Set down, please, exactly the lines below that run from the line with "[172,596,458,616] defined in" to the line with "-> [405,327,440,336] 5.21.4.", both lines included.

(Records from a dataset)
┏━━

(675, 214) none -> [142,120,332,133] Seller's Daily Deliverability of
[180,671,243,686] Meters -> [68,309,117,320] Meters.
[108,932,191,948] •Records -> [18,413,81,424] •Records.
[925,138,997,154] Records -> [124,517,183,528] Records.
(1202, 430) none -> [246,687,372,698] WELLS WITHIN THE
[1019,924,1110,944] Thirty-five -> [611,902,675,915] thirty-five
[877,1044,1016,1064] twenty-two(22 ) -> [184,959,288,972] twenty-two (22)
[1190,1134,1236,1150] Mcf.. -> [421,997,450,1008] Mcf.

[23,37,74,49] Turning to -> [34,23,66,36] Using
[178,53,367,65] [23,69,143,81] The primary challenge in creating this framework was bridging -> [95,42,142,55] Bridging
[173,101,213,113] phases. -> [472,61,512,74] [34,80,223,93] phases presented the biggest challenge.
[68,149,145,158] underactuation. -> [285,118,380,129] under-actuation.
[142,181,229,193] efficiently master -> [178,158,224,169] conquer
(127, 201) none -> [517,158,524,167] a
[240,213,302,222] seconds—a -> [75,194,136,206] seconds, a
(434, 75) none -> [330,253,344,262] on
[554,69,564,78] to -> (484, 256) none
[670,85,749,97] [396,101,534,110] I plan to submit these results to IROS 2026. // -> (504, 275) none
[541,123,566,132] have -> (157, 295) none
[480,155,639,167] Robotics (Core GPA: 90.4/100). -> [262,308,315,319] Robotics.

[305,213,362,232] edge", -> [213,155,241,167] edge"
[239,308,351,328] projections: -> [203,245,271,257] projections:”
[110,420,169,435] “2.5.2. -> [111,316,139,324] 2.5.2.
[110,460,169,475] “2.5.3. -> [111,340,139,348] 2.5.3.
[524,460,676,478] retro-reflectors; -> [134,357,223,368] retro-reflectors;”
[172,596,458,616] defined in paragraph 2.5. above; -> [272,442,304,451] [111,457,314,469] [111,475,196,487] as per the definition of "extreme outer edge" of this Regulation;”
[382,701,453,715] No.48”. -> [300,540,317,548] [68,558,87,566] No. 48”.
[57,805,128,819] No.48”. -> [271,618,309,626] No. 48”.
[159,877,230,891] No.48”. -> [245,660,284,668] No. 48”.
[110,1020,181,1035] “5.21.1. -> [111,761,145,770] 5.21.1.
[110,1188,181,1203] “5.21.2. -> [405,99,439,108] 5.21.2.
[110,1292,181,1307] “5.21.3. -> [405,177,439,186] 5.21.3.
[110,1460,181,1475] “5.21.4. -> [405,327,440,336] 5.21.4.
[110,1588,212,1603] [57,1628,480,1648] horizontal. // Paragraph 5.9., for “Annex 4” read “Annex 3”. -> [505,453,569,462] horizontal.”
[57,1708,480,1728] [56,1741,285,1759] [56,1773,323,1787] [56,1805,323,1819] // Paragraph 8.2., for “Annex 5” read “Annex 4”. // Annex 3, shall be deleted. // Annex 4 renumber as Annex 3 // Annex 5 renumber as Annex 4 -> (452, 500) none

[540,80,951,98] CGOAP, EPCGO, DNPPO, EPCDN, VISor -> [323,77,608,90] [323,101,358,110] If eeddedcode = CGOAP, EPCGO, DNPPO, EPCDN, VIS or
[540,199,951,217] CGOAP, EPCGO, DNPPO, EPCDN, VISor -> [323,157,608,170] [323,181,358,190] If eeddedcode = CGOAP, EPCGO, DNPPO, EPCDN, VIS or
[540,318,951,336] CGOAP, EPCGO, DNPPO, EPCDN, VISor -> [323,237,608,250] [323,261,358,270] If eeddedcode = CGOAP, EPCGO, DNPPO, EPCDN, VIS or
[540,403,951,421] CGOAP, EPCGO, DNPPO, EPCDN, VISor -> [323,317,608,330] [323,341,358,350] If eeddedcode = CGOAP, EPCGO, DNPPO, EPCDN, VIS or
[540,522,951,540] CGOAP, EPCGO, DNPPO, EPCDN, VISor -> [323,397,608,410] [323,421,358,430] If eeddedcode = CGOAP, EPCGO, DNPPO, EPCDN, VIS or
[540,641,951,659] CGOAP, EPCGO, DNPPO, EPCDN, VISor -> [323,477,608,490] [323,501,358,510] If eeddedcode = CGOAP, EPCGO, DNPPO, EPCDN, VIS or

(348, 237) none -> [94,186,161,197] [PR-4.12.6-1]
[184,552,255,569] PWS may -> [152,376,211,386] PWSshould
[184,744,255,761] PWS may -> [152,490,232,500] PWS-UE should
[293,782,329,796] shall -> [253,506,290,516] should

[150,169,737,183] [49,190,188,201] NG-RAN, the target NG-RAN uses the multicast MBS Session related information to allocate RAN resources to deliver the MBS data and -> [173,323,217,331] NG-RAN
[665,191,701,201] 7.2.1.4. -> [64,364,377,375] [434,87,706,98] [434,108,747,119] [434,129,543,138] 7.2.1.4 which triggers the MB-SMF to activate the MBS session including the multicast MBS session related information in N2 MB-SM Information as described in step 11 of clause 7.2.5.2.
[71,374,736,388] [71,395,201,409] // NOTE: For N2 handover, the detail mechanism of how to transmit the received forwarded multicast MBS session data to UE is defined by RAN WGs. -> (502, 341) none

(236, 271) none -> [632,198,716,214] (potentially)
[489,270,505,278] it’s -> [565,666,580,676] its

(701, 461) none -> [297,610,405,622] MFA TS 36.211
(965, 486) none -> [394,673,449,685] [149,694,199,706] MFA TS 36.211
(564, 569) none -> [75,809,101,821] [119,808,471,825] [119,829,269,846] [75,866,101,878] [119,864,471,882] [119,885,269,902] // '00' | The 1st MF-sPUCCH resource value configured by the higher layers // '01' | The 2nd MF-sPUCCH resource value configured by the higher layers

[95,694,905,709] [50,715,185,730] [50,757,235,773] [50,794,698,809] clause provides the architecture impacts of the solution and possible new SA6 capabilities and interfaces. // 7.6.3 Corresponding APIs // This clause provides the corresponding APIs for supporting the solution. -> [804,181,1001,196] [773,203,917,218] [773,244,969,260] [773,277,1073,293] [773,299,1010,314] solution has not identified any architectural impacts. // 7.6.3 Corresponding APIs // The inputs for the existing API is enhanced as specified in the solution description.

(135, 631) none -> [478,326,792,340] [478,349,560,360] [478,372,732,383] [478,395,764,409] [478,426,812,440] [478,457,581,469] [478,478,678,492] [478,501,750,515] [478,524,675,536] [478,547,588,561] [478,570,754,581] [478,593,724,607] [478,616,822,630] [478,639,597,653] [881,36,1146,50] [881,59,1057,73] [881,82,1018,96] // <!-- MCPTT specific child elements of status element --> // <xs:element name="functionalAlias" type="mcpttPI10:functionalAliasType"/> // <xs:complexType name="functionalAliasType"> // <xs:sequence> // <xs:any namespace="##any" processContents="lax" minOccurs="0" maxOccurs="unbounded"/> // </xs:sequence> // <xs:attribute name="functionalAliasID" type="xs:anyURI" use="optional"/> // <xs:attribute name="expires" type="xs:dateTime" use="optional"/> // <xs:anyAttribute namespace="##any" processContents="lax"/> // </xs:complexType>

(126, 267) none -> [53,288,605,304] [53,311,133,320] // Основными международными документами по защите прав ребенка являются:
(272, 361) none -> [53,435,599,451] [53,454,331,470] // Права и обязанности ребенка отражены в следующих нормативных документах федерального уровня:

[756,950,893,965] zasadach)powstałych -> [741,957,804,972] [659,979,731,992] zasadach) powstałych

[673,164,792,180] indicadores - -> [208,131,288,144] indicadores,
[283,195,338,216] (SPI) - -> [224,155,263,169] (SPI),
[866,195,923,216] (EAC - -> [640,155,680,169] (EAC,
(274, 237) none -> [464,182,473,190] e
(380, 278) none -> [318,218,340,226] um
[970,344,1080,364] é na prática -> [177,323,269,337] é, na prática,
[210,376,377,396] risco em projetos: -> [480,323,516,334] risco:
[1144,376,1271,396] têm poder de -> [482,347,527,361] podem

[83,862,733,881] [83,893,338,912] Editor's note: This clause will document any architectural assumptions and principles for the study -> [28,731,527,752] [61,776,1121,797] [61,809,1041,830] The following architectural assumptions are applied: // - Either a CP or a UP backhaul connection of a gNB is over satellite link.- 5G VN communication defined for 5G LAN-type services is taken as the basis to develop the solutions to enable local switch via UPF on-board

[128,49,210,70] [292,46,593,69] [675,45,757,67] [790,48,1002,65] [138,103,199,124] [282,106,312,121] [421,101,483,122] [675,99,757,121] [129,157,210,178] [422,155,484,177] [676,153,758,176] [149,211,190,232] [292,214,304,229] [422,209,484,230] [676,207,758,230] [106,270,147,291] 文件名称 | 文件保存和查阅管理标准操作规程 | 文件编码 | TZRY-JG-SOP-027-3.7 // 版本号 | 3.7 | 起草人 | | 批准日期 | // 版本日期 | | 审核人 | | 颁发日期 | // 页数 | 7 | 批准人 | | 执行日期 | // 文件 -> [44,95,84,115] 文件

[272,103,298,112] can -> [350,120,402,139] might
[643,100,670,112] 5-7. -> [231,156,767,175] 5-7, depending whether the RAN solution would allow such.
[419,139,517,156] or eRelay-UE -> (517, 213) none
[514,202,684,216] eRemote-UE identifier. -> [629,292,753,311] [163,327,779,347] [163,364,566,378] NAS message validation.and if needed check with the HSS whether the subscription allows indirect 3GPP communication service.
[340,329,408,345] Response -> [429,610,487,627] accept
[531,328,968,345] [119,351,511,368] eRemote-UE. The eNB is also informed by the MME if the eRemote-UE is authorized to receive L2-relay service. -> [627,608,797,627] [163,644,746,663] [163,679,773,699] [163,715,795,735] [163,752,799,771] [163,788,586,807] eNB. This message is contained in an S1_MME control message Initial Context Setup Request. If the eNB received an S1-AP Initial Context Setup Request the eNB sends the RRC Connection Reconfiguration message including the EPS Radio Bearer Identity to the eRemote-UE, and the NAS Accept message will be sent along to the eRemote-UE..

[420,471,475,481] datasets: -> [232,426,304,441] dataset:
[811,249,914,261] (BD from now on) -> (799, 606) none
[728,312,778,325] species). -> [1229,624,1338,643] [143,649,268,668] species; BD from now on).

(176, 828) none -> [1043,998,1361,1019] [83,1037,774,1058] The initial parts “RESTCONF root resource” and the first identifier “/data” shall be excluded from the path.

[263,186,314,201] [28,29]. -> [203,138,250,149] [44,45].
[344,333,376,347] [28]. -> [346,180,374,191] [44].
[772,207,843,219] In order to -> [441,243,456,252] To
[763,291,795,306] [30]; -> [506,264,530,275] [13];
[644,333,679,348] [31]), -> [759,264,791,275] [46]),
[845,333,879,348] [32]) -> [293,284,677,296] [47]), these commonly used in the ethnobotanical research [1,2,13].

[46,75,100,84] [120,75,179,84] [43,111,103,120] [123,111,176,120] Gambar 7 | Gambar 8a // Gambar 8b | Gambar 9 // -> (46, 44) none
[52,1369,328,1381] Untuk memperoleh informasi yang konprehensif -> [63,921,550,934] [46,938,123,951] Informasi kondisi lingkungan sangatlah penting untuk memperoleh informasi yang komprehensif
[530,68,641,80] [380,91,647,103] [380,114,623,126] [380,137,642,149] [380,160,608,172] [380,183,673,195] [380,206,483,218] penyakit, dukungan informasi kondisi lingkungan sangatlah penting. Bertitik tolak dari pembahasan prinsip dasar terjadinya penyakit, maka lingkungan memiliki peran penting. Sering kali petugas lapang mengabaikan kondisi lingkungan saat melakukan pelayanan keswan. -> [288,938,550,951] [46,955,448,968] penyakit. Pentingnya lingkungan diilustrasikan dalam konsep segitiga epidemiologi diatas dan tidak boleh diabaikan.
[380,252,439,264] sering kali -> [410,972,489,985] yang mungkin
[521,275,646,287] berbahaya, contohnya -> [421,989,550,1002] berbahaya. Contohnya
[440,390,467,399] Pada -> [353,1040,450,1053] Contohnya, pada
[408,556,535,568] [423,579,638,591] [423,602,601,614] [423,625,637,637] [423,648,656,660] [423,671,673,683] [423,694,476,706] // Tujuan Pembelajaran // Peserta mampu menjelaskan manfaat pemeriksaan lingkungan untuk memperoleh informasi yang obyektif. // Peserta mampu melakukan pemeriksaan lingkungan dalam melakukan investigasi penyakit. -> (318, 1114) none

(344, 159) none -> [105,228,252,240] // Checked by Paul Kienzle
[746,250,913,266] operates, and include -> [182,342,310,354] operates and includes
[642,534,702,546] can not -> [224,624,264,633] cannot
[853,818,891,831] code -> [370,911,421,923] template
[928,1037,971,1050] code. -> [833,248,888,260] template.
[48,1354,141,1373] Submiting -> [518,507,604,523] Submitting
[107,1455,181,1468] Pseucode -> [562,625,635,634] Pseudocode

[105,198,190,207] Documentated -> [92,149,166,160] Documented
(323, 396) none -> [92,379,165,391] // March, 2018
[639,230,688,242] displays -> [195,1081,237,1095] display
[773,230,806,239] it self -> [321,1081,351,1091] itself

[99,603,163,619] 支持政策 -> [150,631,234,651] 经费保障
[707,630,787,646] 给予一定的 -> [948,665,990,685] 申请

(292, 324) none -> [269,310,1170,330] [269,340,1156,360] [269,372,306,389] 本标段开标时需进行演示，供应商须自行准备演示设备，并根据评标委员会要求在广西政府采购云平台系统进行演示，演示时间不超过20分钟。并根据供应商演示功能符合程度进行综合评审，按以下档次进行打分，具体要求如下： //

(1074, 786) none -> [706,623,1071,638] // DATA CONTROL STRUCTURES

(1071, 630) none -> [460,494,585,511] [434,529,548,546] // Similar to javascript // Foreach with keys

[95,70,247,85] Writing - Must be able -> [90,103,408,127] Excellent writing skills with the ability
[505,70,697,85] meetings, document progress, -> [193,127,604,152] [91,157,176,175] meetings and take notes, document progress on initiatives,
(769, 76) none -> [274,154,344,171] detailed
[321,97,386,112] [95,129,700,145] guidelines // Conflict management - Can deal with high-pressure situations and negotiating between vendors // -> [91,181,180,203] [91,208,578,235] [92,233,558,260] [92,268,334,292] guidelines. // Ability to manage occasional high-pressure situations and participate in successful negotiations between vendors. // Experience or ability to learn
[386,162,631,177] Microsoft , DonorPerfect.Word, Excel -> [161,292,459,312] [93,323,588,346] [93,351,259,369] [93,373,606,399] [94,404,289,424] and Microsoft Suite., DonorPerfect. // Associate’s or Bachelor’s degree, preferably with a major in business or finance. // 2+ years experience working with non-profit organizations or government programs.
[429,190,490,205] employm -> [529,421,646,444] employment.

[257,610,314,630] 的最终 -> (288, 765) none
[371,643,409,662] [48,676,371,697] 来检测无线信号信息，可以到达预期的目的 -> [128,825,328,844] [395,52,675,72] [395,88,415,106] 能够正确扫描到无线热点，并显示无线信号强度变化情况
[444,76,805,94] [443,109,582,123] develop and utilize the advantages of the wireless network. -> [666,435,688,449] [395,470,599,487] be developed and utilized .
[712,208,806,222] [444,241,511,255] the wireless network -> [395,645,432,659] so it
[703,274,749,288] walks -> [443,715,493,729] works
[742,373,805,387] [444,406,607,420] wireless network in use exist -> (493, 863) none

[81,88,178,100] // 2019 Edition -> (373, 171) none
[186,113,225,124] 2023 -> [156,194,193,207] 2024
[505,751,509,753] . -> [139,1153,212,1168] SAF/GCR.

┗━━

Exercise response.
[172,596,458,616] defined in paragraph 2.5. above; -> [272,442,304,451] [111,457,314,469] [111,475,196,487] as per the definition of "extreme outer edge" of this Regulation;”
[382,701,453,715] No.48”. -> [300,540,317,548] [68,558,87,566] No. 48”.
[57,805,128,819] No.48”. -> [271,618,309,626] No. 48”.
[159,877,230,891] No.48”. -> [245,660,284,668] No. 48”.
[110,1020,181,1035] “5.21.1. -> [111,761,145,770] 5.21.1.
[110,1188,181,1203] “5.21.2. -> [405,99,439,108] 5.21.2.
[110,1292,181,1307] “5.21.3. -> [405,177,439,186] 5.21.3.
[110,1460,181,1475] “5.21.4. -> [405,327,440,336] 5.21.4.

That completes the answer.